◆ Directions for this task:
Work out how many lines in this listing hold the word "SourceGraphic", and give the number with nothing added.
○ ○ ○ ○ ○
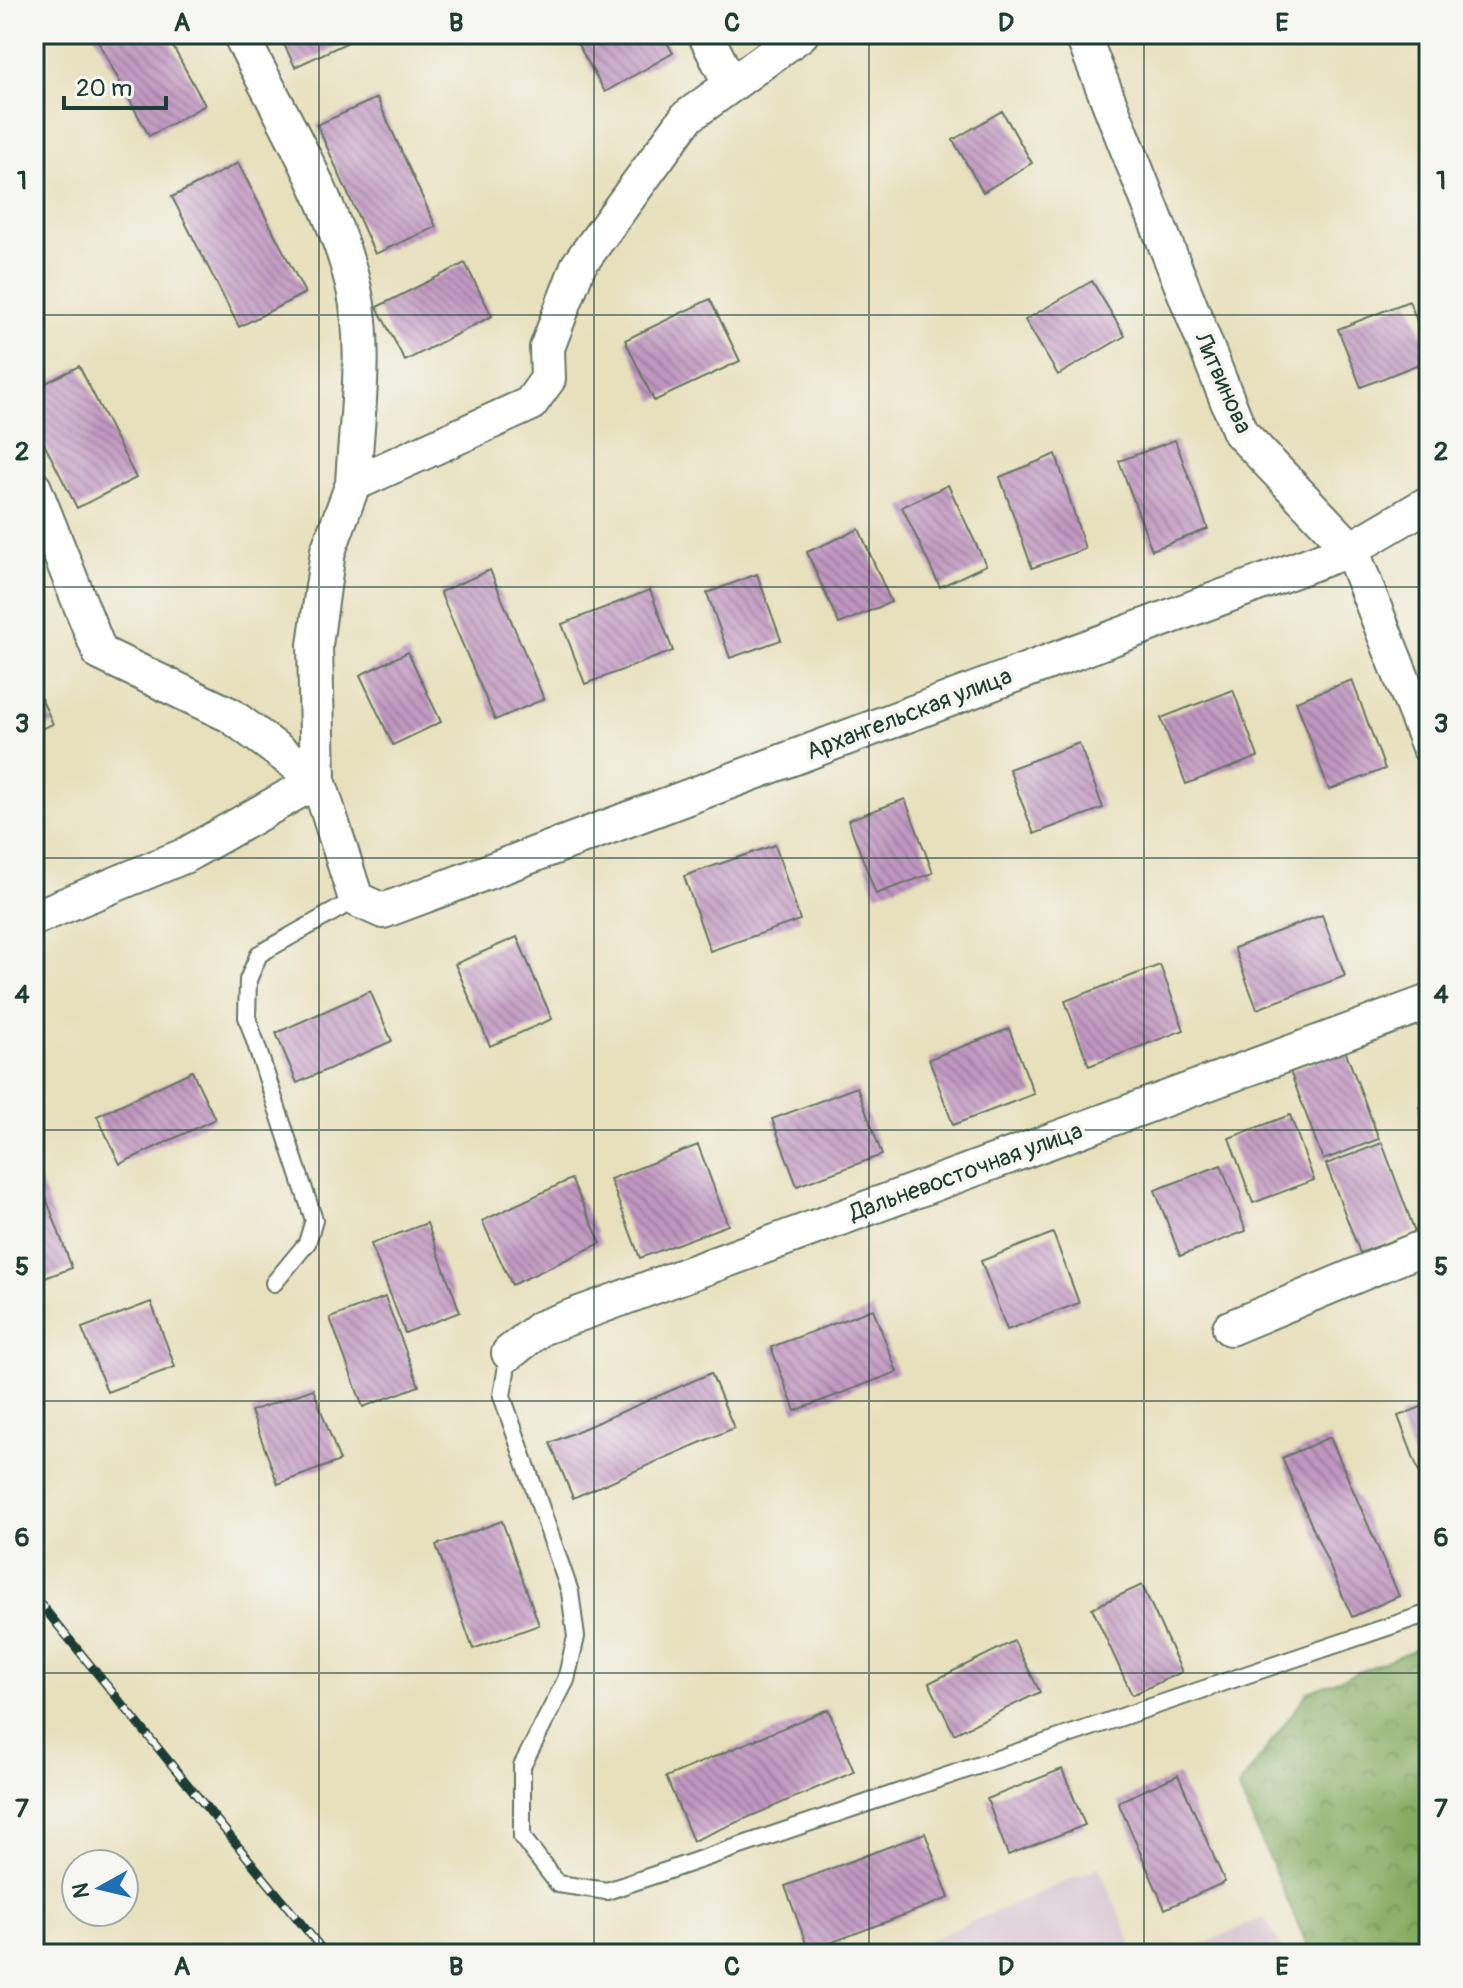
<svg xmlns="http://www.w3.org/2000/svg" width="1463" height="1988" font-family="Pangolin,sans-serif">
  <defs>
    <pattern id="forest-crowns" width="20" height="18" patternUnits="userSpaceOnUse" patternTransform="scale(2)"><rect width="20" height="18" fill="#84aa60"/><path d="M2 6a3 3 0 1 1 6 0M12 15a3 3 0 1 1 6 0" fill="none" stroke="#6b8c50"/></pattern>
    <pattern id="building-back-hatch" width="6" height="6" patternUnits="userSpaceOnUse" patternTransform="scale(2)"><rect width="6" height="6" fill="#c096c0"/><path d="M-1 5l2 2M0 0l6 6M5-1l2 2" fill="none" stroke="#9b7c9d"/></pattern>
  </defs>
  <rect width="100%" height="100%" fill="#f6f6f2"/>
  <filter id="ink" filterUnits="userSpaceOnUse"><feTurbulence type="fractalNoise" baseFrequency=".0125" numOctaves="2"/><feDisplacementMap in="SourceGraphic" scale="16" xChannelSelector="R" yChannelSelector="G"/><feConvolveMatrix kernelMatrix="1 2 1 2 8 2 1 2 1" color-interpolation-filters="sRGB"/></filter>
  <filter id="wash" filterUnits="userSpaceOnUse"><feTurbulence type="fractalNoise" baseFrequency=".006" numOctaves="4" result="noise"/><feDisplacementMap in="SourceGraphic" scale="32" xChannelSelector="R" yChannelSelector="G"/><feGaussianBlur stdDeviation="1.8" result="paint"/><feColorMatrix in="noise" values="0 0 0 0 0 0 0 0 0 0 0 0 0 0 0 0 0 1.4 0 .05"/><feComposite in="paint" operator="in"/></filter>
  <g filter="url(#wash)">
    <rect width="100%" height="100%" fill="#e7e0bc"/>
    <path fill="#d1bdcb" d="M 1099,1867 L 1136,1954 L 897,1954 Z
      M 1264,1917 L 1286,1954 L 1181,1954 Z"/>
    <path fill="url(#forest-crowns)" stroke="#52744a" stroke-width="2" d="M 1429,1644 L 1429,1954 L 1311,1954 L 1238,1788 L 1308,1692 Z"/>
    <g id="blocks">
      <path fill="url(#building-back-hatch)" d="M 94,34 L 166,34 L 205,105 L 149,136 Z
        M 279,34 L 356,34 L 357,38 L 295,67 Z
        M 572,34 L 662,34 L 673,53 L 605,92 Z
        M 377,98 L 436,227 L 375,254 L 317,125 Z
        M 1002,111 L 1032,163 L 983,192 L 953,140 Z
        M 238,163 L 305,293 L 239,327 L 172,197 Z
        M 465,263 L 492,316 L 405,361 L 377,307 Z
        M 1092,281 L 1125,336 L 1058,375 L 1025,320 Z
        M 710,299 L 740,361 L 654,401 L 625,340 Z
        M 1409,301 L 1429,351 L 1429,360 L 1361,387 L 1338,329 Z
        M 79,366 L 136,478 L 77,508 L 34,424 L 34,389 Z
        M 1175,440 L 1208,529 L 1152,550 L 1119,461 Z
        M 1056,454 L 1085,549 L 1032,568 L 1000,477 Z
        M 948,485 L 986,565 L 940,587 L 902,507 Z
        M 859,529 L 891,602 L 839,624 L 807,552 Z
        M 490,570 L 544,699 L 495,720 L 440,592 Z
        M 757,574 L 781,640 L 730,658 L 707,593 Z
        M 650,590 L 673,651 L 585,684 L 562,624 Z
        M 408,652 L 441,722 L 393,745 L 360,675 Z
        M 1352,680 L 1385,769 L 1329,790 L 1296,701 Z
        M 34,683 L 53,724 L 34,732 Z
        M 1233,690 L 1258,757 L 1186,784 L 1161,718 Z
        M 1079,743 L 1103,808 L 1034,834 L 1009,769 Z
        M 905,799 L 933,873 L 876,894 L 848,820 Z
        M 775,845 L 800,920 L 710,951 L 684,876 Z
        M 1322,915 L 1345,976 L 1257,1009 L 1234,948 Z
        M 517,937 L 552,1019 L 490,1046 L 455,964 Z
        M 1160,965 L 1184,1030 L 1089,1066 L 1065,1001 Z
        M 370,991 L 392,1041 L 297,1083 L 276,1033 Z
        M 1009,1029 L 1034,1094 L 953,1125 L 929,1059 Z
        M 1345,1050 L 1379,1139 L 1323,1160 L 1290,1071 Z
        M 192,1071 L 215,1119 L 120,1164 L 97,1116 Z
        M 857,1087 L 882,1155 L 797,1186 L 772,1119 Z
        M 1429,1103 L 1429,1134 L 1419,1107 Z
        M 1290,1115 L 1314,1180 L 1253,1203 L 1229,1138 Z
        M 1382,1143 L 1415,1232 L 1360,1253 L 1326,1164 Z
        M 698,1145 L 728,1225 L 640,1258 L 610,1179 Z
        M 1221,1165 L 1246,1231 L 1180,1256 L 1155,1190 Z
        M 39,1179 L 72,1268 L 34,1282 L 34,1181 Z
        M 571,1179 L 601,1243 L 512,1285 L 482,1221 Z
        M 427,1223 L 460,1312 L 405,1333 L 371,1244 Z
        M 1053,1233 L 1079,1303 L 1007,1330 L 981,1261 Z
        M 385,1297 L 419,1386 L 363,1407 L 330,1318 Z
        M 151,1302 L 175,1367 L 107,1392 L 82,1328 Z
        M 873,1309 L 897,1372 L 795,1411 L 771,1347 Z
        M 711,1373 L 734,1428 L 573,1498 L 550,1443 Z
        M 313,1389 L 340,1461 L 278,1484 L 251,1411 Z
        M 1429,1404 L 1429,1499 L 1398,1416 Z
        M 1330,1437 L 1399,1596 L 1352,1617 L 1282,1458 Z
        M 502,1521 L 539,1625 L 473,1649 L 436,1545 Z
        M 1142,1585 L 1182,1672 L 1132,1695 L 1092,1608 Z
        M 1014,1641 L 1040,1692 L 954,1734 L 929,1683 Z
        M 828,1709 L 854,1772 L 693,1841 L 666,1777 Z
        M 1062,1769 L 1085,1825 L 1008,1855 L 987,1799 Z
        M 1178,1775 L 1225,1882 L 1165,1909 L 1118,1802 Z
        M 925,1833 L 949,1898 L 809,1951 L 785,1886 Z"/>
    </g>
  </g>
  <g filter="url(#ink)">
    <use href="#blocks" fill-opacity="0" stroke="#657664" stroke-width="2"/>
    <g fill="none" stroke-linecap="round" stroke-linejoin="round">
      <g stroke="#657664" stroke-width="20">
        <path id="service" d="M 274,1283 L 307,1243 L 314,1220 L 247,1017 L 248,980 L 259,954 L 356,899
          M 509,1353 L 502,1396 L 570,1592 L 576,1637 L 566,1680 L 522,1766 L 522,1837 L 558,1884 L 607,1891 L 1429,1613"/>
      </g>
      <g stroke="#657664" stroke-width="38">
        <path id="minor" d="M 240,34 C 280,114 334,202 354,289 C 368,350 356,422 353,484
          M 705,34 L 731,85
          M 1082,34 L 1240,432 L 1351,549 L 1429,747
          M 34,488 L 100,653 L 230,715 L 318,780 L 356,899 L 383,911 L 1351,549 L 1429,503
          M 34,918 L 184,856 L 318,780 L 315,645 L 328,551 L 353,484 L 530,404 L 548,379 L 547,348 L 578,266 L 687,117 L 801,34
          M 1230,1328 L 1429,1245
          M 509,1353 L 541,1328 L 1429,1002"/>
      </g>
      <use href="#service" stroke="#fff" stroke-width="16"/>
      <use href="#minor" stroke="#fff" stroke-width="34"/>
      <g stroke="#1f3d34" stroke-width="9">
        <path id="rail" d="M 34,1596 L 326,1954"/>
      </g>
      <use href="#rail" stroke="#f6f6f2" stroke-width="6" stroke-dasharray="18" stroke-linecap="butt"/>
    </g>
  </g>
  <path fill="none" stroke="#1f3d34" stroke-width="2" stroke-opacity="0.55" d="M 319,34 L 319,1954M 594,34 L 594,1954M 869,34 L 869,1954M 1144,34 L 1144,1954M 34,315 L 1429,315M 34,587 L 1429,587M 34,858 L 1429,858M 34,1130 L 1429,1130M 34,1401 L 1429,1401M 34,1673 L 1429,1673"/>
  <g text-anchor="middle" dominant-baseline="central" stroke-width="8" stroke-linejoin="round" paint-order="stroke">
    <g font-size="24" fill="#1f3d34" stroke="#f6f6f2">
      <text transform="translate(1223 383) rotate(66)">Литвинова</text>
      <text transform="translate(909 714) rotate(-21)">Архангельская улица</text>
      <text transform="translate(966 1172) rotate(-20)">Дальневосточная улица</text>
    </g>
  </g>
  <rect width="1463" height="1988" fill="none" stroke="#f6f6f2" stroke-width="88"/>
  <g transform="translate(100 1888) rotate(262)"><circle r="38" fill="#f6f6f2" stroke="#a0aca6" stroke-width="2"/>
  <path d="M0-6L14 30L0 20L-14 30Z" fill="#1f6fb2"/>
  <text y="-12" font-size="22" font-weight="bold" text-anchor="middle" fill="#1f3d34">N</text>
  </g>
  <path d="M64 96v12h102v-12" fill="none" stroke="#1f3d34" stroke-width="4"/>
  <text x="76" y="96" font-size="24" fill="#1f3d34" stroke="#f6f6f2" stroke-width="6" paint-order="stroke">20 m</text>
  <rect x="44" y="44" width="1375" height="1900" fill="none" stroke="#1f3d34" stroke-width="3"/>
  <g font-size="26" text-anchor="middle" font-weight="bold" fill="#1f3d34">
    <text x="182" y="31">A</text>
    <text x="456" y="31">B</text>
    <text x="732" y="31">C</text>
    <text x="1006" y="31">D</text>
    <text x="1282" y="31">E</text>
    <text x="22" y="189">1</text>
    <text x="1441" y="189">1</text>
    <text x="22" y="460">2</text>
    <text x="1441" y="460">2</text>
    <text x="22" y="732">3</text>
    <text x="1441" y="732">3</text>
    <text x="22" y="1003">4</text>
    <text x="1441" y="1003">4</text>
    <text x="22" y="1275">5</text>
    <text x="1441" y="1275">5</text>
    <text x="22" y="1546">6</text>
    <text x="1441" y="1546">6</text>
    <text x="22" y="1817">7</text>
    <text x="1441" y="1817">7</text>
    <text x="182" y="1975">A</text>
    <text x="456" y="1975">B</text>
    <text x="732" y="1975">C</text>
    <text x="1006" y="1975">D</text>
    <text x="1282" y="1975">E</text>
  </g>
</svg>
○ ○ ○ ○ ○
◆ Answer to this problem:
2